→ **What the task requires**
Reproduce the forex market outlook transcript below in full, word for word.

→ **Text under study**
- Opening Delimiter -

Welcome to the Artificial Intelligence Outlook for Forex trading.
VIDEO TRANSCRIPT
U.S. Dollar Index ($DXY)

Hello everyone and welcome back. My name is Greg Firman and this is the Vantage Point AI market outlook for the week of December the 26th, 2022. Now, as one of the final outlooks for the calendar year, we can see that basically liquidity in the market is all but dried up. So we want to definitely limit our trade until we get into the first week of the new year when the banks are all back in. You’ve got volume coming back in. But where it currently stands right now, the dollar remains positive on the year, above its yearly opening price of 95,64. But below its weekly and its monthly opening price. The red is the monthly opening price. The greeny blue color is 104,87, the weekly opening price. But you can see that the Vantage point T-Cross long has slipped below the monthly opening price sometime ago, about a week ago.

- Closing Delimiter -

→ **Source material**
- Opening Delimiter -

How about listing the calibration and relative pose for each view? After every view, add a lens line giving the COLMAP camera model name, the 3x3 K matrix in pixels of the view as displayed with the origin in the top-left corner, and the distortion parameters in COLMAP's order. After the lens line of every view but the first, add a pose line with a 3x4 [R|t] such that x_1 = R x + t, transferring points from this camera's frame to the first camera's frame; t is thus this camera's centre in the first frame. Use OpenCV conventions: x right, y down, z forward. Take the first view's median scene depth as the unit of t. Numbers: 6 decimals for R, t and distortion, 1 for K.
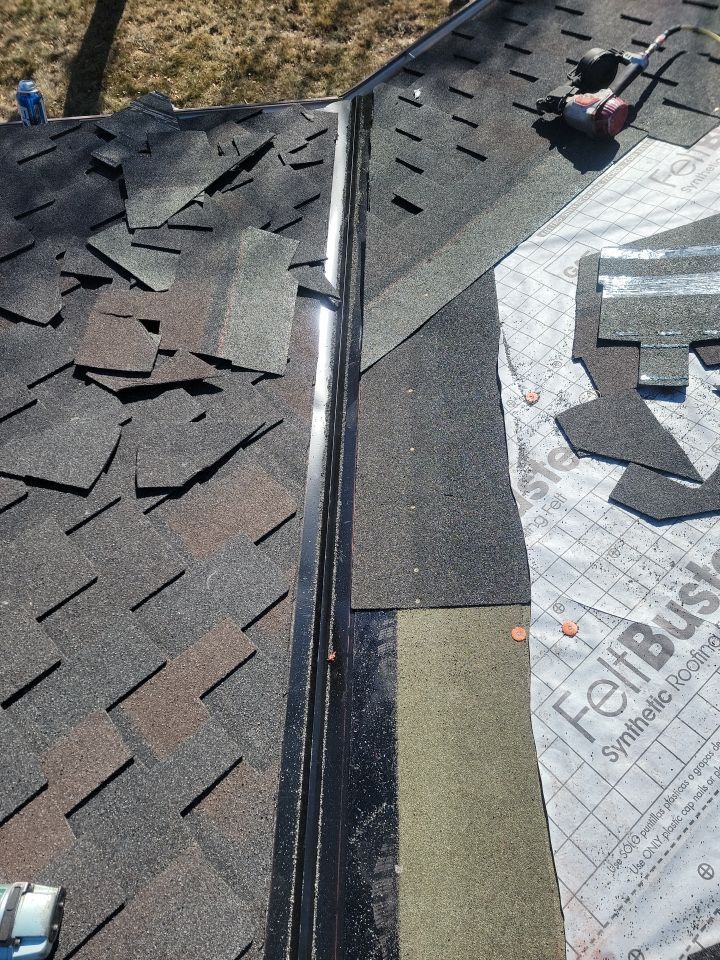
lens RADIAL K [[682.3, 0, 342.7], [0, 682.3, 482.9], [0, 0, 1]] dist [0.085938, -0.081868]
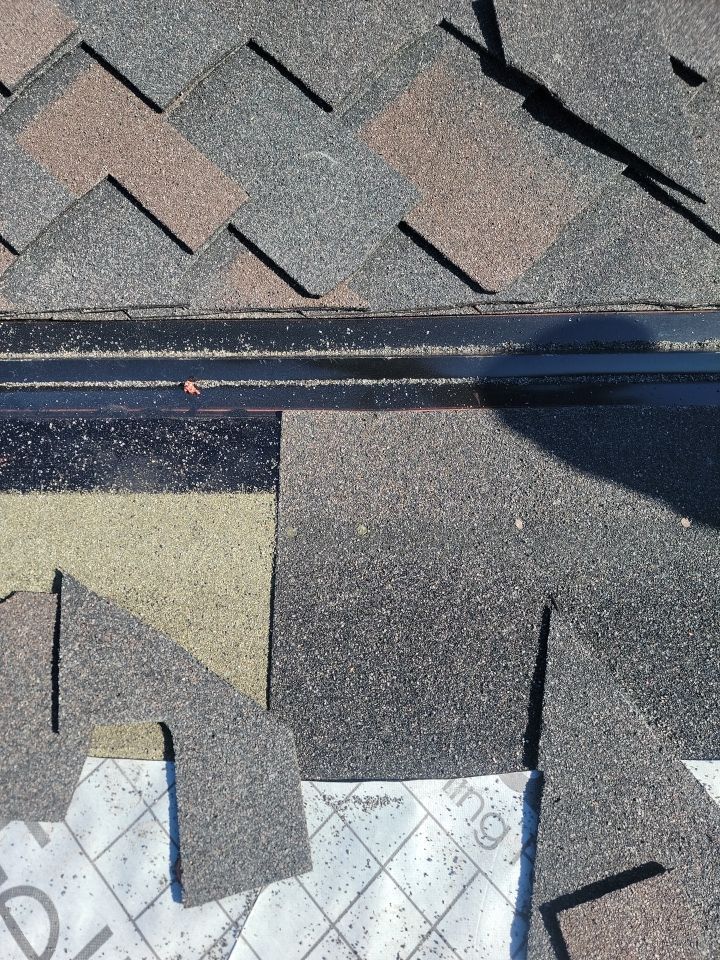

- Closing Delimiter -

→ **Written response**
Welcome to the Artificial Intelligence Outlook for Forex trading.
VIDEO TRANSCRIPT
U.S. Dollar Index ($DXY)

Hello everyone and welcome back. My name is Greg Firman and this is the Vantage Point AI market outlook for the week of December the 26th, 2022. Now, as one of the final outlooks for the calendar year, we can see that basically liquidity in the market is all but dried up. So we want to definitely limit our trade until we get into the first week of the new year when the banks are all back in. You’ve got volume coming back in. But where it currently stands right now, the dollar remains positive on the year, above its yearly opening price of 95,64. But below its weekly and its monthly opening price. The red is the monthly opening price. The greeny blue color is 104,87, the weekly opening price. But you can see that the Vantage point T-Cross long has slipped below the monthly opening price sometime ago, about a week ago.